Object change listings
--- START ---
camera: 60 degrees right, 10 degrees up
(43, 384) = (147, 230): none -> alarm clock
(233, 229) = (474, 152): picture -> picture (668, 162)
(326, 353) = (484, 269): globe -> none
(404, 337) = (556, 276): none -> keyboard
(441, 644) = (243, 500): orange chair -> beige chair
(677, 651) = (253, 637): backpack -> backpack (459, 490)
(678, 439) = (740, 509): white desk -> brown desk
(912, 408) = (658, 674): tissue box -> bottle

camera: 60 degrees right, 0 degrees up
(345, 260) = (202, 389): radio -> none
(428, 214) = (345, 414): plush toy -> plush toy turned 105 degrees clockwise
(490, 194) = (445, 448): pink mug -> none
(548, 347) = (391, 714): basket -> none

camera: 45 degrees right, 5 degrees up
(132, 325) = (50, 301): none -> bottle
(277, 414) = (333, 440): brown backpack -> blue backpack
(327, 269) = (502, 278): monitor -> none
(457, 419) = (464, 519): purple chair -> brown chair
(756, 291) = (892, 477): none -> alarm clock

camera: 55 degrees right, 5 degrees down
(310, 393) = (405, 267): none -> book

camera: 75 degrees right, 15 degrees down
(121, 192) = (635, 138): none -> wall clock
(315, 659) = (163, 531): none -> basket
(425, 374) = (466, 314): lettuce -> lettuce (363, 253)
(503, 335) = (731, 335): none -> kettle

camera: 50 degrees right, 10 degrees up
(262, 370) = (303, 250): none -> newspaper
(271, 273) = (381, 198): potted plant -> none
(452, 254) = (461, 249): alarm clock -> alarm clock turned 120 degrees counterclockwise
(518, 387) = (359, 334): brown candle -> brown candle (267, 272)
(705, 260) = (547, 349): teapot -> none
--- END ---
Starting at the line in the records above that contains "(262, 370) = (303, 250): none -> newspaper", output every line up to and including the last one, with nothing added.

(262, 370) = (303, 250): none -> newspaper
(271, 273) = (381, 198): potted plant -> none
(452, 254) = (461, 249): alarm clock -> alarm clock turned 120 degrees counterclockwise
(518, 387) = (359, 334): brown candle -> brown candle (267, 272)
(705, 260) = (547, 349): teapot -> none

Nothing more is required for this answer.